Basic Answers Needed About Big Budget Promises

One hundred and ninety upgraded and new schools. That’s the centrepiece education promise in the NSW Budget which includes a record $7.3 billion of capital investment.

But while the numbers are big, the details are small.

For more than half the school projects there’s no detail on when construction will start and finish and how much it will cost. Importantly, there’s no money specifically allocated in the 2019-20 budget. Instead, there are lines of ‘n.a.’

“117 of those projects, 60 percent of those projects have absolutely no detail,” Labor’s Shadow Education Minister Jihad Dib said.

“We’ve got families who move into communities expecting that a new school will be built in a certain time frame.”

New primary schools at Catherine Field (Oran Park) Leppington and Marsden Park, as well as a new high school at Sydney Olympic Park, have appeared in the past two state budgets with no detail.

READ MORE: Wearing The Pants: State Amends NSW School Uniform Policy

“There are many schools that have been announced over and over again,” Dib said.
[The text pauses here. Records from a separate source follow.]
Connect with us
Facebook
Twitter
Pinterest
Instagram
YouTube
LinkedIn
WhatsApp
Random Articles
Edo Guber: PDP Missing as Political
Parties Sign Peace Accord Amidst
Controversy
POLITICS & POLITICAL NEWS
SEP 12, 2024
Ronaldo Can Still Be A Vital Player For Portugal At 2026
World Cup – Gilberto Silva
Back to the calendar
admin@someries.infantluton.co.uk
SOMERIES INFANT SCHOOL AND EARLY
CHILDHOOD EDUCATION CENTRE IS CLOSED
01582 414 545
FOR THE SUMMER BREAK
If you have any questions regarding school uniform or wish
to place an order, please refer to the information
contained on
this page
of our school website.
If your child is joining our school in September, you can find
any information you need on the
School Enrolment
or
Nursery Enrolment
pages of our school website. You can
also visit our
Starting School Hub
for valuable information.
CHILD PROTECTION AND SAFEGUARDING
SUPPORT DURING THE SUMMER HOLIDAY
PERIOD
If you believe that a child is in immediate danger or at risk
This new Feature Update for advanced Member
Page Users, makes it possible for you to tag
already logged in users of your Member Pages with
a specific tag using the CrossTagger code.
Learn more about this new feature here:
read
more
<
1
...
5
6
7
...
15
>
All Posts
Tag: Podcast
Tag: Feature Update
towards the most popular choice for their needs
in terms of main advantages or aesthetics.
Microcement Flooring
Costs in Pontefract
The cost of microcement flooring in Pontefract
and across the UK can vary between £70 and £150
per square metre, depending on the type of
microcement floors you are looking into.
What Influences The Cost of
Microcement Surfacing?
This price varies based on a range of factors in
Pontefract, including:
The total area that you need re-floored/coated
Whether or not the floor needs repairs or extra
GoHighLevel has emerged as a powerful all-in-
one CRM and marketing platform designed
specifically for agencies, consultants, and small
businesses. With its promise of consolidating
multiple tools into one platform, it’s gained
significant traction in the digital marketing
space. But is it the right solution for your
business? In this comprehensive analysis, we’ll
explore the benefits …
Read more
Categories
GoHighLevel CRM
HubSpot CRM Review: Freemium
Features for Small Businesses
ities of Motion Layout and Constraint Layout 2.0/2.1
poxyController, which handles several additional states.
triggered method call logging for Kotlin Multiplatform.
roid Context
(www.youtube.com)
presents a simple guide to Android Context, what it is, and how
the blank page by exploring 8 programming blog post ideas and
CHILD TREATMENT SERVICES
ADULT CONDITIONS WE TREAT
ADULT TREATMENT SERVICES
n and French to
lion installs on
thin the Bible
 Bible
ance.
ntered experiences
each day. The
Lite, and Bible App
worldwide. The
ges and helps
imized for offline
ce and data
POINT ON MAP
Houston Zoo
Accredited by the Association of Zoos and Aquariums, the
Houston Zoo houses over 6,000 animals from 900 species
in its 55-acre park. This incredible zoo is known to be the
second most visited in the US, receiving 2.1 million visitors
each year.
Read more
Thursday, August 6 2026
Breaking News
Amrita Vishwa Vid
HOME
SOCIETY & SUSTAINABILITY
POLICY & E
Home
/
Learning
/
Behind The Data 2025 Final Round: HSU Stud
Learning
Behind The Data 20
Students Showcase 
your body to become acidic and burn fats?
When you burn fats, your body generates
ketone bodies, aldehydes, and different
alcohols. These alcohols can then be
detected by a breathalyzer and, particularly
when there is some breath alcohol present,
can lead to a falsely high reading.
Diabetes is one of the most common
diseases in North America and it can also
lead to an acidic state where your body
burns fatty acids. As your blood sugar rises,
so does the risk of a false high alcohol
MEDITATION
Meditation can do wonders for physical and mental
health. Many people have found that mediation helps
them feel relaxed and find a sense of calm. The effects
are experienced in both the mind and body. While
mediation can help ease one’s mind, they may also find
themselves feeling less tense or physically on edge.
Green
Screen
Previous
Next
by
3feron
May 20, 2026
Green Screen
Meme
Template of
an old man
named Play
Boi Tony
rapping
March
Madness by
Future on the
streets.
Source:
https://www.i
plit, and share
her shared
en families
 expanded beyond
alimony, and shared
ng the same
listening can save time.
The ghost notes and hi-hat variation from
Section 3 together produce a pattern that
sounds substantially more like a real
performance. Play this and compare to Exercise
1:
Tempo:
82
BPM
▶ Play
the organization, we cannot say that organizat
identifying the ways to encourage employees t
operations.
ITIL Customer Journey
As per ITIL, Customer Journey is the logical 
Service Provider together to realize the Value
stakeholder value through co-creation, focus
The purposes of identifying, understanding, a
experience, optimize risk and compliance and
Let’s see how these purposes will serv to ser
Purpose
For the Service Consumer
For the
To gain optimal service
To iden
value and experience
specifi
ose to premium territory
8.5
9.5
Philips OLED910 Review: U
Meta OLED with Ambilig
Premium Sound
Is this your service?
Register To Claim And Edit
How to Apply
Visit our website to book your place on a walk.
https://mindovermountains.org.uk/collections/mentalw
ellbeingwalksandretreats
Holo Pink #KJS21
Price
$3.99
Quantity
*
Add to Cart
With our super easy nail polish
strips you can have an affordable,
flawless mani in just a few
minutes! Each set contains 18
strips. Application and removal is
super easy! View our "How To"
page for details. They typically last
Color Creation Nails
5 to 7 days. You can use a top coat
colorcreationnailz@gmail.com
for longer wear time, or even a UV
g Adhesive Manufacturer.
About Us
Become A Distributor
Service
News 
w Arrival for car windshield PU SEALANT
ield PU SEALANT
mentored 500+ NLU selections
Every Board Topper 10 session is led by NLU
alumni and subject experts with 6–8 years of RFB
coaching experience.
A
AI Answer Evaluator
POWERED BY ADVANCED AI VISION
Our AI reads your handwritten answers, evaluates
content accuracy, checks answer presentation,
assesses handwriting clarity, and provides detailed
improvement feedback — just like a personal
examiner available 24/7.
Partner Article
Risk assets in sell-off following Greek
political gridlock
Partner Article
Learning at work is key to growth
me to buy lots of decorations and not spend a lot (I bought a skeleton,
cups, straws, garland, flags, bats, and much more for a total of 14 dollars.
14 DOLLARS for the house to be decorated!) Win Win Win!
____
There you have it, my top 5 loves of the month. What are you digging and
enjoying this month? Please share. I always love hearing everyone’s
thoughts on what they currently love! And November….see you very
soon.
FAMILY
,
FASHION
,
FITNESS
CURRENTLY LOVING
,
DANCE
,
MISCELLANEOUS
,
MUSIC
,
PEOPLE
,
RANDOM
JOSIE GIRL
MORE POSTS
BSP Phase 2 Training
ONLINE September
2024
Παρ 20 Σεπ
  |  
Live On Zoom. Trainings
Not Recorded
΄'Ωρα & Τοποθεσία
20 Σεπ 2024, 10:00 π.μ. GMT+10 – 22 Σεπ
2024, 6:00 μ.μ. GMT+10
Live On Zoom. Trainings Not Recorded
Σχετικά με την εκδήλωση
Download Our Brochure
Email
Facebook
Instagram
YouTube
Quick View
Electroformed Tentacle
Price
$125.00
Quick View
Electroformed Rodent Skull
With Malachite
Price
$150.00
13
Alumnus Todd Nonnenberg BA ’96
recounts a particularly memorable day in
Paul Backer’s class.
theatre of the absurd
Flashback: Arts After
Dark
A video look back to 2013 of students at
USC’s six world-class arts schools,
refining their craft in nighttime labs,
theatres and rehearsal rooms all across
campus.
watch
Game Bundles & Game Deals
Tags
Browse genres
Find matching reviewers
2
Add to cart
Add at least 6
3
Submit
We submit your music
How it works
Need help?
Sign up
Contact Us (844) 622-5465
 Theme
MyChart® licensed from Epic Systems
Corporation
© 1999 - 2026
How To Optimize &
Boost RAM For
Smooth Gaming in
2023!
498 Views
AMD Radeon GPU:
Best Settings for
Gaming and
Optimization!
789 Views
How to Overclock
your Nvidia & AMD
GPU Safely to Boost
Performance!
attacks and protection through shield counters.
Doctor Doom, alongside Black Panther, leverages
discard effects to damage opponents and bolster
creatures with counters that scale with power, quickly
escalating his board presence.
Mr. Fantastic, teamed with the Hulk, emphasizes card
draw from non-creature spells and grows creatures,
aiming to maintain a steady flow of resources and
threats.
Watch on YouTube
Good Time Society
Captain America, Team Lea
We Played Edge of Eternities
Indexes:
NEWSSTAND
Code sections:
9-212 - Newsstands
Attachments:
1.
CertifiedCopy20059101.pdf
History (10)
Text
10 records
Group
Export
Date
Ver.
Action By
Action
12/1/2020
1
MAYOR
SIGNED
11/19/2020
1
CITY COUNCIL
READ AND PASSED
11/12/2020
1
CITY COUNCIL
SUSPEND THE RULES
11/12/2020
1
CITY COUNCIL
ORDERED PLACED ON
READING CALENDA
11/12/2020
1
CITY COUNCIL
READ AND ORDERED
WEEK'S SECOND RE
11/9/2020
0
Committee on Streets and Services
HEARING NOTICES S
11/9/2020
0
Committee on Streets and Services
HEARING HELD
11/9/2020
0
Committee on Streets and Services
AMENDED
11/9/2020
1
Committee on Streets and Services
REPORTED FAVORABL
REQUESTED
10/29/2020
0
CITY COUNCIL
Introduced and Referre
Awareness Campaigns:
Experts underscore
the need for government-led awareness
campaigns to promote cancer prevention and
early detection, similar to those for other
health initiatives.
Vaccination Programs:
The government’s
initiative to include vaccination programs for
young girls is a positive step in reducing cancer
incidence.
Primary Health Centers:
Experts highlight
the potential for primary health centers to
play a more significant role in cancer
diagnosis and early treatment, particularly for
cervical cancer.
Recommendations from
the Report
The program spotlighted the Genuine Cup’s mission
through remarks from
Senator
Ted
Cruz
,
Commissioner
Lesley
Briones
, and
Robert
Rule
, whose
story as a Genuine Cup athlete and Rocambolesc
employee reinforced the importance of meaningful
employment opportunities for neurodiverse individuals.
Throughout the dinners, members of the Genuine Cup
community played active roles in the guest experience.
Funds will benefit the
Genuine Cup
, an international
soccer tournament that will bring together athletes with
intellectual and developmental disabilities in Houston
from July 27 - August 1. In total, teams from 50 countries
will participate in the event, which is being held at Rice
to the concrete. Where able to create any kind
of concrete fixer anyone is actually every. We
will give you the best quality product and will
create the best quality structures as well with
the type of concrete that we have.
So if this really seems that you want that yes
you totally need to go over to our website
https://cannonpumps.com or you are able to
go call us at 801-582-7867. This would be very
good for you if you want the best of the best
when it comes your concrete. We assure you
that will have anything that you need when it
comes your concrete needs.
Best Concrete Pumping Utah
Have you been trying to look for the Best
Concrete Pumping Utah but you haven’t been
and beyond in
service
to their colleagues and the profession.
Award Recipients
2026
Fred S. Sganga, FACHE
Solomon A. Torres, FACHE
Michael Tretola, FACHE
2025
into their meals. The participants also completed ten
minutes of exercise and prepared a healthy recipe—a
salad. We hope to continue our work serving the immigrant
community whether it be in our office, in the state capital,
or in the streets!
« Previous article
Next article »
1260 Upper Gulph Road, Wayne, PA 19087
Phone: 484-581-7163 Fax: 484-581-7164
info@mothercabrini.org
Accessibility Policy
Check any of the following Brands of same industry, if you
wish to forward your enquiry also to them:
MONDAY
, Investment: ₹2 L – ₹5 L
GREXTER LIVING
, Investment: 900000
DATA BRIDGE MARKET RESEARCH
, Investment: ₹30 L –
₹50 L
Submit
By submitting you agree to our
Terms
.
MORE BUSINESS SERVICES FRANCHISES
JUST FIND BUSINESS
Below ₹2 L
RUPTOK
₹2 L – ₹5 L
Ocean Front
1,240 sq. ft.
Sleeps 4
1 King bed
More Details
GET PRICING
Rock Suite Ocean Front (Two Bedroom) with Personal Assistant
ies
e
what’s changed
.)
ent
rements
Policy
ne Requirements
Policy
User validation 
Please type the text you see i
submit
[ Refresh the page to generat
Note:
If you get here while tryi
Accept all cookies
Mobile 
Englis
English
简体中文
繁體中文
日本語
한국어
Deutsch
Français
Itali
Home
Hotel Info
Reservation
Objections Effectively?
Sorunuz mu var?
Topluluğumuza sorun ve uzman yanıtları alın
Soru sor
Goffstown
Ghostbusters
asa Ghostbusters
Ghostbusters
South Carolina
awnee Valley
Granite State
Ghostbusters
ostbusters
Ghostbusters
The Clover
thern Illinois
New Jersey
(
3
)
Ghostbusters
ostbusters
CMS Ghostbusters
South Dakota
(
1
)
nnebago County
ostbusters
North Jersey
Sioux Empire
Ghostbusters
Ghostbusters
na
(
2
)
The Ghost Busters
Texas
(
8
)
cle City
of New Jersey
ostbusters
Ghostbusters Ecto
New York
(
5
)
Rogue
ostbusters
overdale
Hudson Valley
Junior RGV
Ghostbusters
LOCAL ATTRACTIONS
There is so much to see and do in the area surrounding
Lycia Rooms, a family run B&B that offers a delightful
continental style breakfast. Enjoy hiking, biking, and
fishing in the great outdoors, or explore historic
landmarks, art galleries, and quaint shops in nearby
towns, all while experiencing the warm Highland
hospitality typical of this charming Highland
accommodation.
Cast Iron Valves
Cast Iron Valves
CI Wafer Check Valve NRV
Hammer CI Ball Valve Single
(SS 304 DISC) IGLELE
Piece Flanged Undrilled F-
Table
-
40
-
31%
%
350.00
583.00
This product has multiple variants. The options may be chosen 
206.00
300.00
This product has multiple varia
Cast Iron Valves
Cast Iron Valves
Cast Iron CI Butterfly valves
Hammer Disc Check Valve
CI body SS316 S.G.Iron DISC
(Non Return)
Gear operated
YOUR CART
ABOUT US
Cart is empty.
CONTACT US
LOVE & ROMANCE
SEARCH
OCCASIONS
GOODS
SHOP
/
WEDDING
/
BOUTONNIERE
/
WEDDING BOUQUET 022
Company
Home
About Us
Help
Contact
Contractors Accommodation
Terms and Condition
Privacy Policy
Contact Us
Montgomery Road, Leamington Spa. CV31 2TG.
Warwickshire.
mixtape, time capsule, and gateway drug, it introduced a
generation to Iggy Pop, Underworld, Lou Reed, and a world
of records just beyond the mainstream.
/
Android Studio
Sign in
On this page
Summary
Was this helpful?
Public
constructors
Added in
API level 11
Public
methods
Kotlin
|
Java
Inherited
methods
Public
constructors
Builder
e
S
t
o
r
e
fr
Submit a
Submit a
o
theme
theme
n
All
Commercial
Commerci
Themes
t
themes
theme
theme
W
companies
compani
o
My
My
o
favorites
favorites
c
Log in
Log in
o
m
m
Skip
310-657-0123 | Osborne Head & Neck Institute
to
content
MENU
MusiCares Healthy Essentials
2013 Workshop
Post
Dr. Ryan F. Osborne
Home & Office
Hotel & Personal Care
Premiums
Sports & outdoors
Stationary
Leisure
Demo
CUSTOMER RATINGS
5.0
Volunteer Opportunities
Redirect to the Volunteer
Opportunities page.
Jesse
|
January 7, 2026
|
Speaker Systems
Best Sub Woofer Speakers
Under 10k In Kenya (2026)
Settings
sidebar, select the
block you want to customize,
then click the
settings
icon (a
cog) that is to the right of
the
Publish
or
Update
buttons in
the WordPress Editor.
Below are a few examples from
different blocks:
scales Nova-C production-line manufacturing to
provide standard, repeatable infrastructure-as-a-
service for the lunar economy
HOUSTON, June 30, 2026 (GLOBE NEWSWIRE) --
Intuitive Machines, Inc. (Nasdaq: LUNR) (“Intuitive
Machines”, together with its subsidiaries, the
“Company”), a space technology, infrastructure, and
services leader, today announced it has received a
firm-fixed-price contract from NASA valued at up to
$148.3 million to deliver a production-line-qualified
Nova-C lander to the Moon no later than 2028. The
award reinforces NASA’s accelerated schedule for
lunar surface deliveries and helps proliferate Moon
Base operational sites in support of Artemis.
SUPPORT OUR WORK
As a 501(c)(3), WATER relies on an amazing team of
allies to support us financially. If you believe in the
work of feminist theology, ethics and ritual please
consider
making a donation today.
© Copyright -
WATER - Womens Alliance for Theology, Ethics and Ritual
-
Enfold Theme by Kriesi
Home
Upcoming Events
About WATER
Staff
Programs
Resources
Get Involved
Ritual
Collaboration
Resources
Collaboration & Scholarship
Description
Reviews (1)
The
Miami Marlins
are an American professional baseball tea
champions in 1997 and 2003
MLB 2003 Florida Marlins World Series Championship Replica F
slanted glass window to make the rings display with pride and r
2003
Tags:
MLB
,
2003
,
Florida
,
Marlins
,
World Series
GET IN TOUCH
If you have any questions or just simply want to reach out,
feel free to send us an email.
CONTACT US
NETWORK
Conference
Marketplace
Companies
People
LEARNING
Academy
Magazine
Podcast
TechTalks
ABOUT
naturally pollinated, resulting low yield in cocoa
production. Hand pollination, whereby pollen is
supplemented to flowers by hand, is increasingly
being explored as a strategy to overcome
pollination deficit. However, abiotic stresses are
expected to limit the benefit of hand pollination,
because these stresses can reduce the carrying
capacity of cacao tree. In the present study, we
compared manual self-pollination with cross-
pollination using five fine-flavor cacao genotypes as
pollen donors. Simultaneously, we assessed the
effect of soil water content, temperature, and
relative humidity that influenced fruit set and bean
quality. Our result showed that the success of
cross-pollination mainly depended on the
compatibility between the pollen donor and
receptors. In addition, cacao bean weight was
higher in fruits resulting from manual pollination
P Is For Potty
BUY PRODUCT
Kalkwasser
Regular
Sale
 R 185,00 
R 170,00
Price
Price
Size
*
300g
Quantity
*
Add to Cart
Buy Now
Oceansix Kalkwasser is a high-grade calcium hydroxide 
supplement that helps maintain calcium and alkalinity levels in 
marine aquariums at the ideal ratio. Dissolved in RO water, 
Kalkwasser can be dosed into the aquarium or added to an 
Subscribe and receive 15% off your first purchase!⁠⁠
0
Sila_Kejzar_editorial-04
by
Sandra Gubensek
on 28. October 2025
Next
Upgrades to Fort Street Public School at Millers Point first appeared in the 2016-17 budget. In the following year, an estimated price tag of $1.6m was listed but no money specifically allocated for the works. Over the past two years there’s been no more detail about the upgrades – just lines of ‘n.a’. That’s despite the government’s School Infrastructure website saying work is due to start mid-this year.

But the lack of detail can be explained NSW Education Minister Sarah Mitchell insists. Many of the projects are still in the planning stages and it’s not appropriate to put a price tag on work that’s yet to go out to tender.

“A lot of the planning work that is underway can take some time and once we’re going through a tendering process these projects also become commercial in confidence,” Mitchell told 10 News First.

The Fort Street works are apparently progressing more slowly than expected because of complications presented by the school’s location at Observatory Hill next to the Harbour Bridge.

“The fact that all of the 190 schools are listed in the budget is proof that the government is committed to delivering those schools upgrades.”

That then raises a question mark over one of the Berejiklian government’s most recent promises – a new selective school for Sydney’s south-west. It was announced less than three weeks ago on June 4. However, there’s no mention of it in the budget.

“Absolutely no detail and once again what we’re seeing is the government making announcements on the hop,” Dib said.

The government has told 10 News First it does remain committed to the project, however, it appears specific funding to make it happen won’t be coming for some time yet.

“We’ll start consultation with the community out there shortly," Minister Mitchell said.

“I’ve asked my department to come up with some opportunities around community consultation and once that process is underway the planning can begin and we can start to make some more announcements about funding for that project.”

The Treasurer has said his third budget marks the start of a ‘term of delivery’. Communities waiting on new or upgraded schools will no doubt be hoping there’ll be some details delivered soon as well.